Irish rugby union player

Kevin O'Byrne (born 16 April 1991) is an Irish rugby union player for English club Ealing Trailfinders in the RFU Championship. He plays as a hooker.

==Early life==
He captained the Munster under-18s club side during the 2008–09 inter-provincials and was part of Highfield under-18s All-Ireland winning squad in 2009.

==Career==
===Munster===
O'Byrne made his Munster debut on 5 September 2014, starting against Edinburgh in the first game of the 2014–15 Pro12 season. He signed a one-year development contract with Munster in March 2015. On 3 September 2016, O'Byrne went off injured in Munster's 2016–17 Pro12 fixture against Scarlets.
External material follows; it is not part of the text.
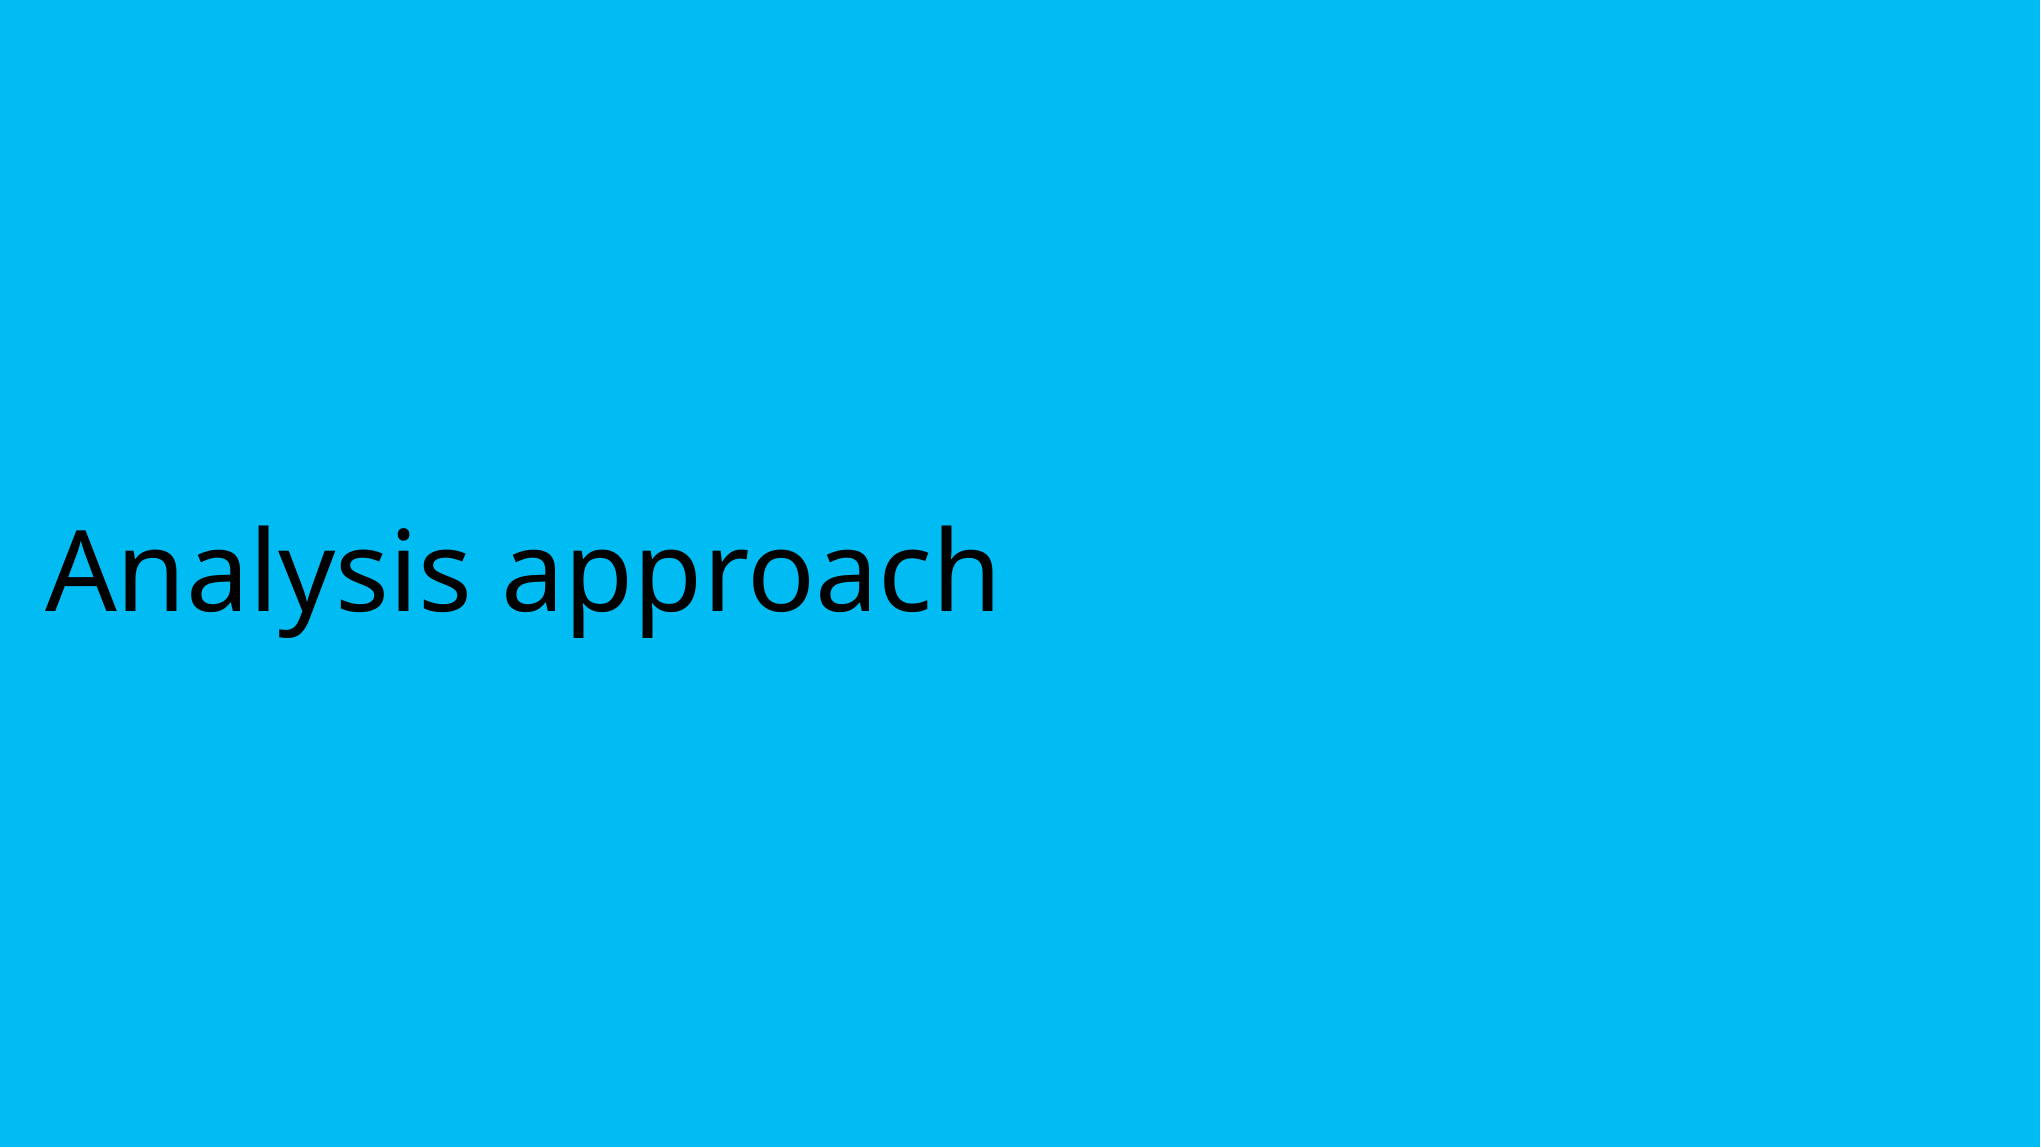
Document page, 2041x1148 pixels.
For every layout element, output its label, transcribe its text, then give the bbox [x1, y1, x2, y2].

He was subsequently ruled out for 3 months with an elbow injury.

O'Byrne made his European Rugby Champions Cup debut for Munster on 21 October 2017, doing so when he came on as a replacement for Rhys Marshall in the round 2 fixture against Racing 92. He scored his first try for Munster on 3 November 2017, having come on as a replacement in the 2017–18 Pro14 fixture against Welsh side Dragons, which Munster won 49–6.
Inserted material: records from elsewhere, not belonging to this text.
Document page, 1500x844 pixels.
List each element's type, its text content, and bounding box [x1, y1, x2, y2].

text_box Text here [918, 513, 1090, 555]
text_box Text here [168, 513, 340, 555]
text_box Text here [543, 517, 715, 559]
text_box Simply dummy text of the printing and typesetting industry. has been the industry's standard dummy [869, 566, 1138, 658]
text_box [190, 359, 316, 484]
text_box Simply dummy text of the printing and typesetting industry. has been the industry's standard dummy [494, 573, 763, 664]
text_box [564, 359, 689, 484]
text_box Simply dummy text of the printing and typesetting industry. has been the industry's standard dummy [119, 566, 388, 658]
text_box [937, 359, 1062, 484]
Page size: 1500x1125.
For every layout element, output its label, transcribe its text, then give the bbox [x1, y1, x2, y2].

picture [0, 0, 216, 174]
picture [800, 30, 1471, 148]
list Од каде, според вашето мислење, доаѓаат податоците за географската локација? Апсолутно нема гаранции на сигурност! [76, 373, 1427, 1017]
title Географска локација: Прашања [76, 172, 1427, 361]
He signed a two-year contract extension with Munster in January 2018. He earned the Man-of-the-Match award in Munster's 30–26 away win against South African side Cheetahs during the 2018–19 Pro14 on 4 November 2018. O'Byrne won his 50th cap for Munster in their opening 2019–20 Pro14 fixture against Welsh side Dragons on 28 September 2019, a match Munster won 39–9.
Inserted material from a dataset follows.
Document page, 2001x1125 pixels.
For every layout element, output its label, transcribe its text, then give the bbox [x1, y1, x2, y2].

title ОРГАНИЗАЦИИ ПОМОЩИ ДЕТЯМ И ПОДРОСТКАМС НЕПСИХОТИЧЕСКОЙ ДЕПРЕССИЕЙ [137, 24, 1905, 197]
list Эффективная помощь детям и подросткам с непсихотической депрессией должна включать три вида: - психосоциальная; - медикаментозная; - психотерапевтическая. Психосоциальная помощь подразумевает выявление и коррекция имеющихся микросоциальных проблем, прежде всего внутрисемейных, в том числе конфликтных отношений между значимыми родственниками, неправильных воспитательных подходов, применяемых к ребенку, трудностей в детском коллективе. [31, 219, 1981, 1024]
He signed a two-year contract extension with Munster in March 2020, a deal that will see O'Byrne remain with the province until at least June 2022. O'Byrne was rewarded for a series of strong performances by being named in the 2020–21 Pro14 Dream Team. O'Byrne departed Munster at the end of the 2021–22 season.

===Ealing Trailfinders===
O'Byrne joined English RFU Championship side Ealing Trailfinders from the 2022–23 season.

===Marlow===
O’Byrne was appointed Director of Coaching at Marlow RUFC, Buckinghamshire in Summer 2024.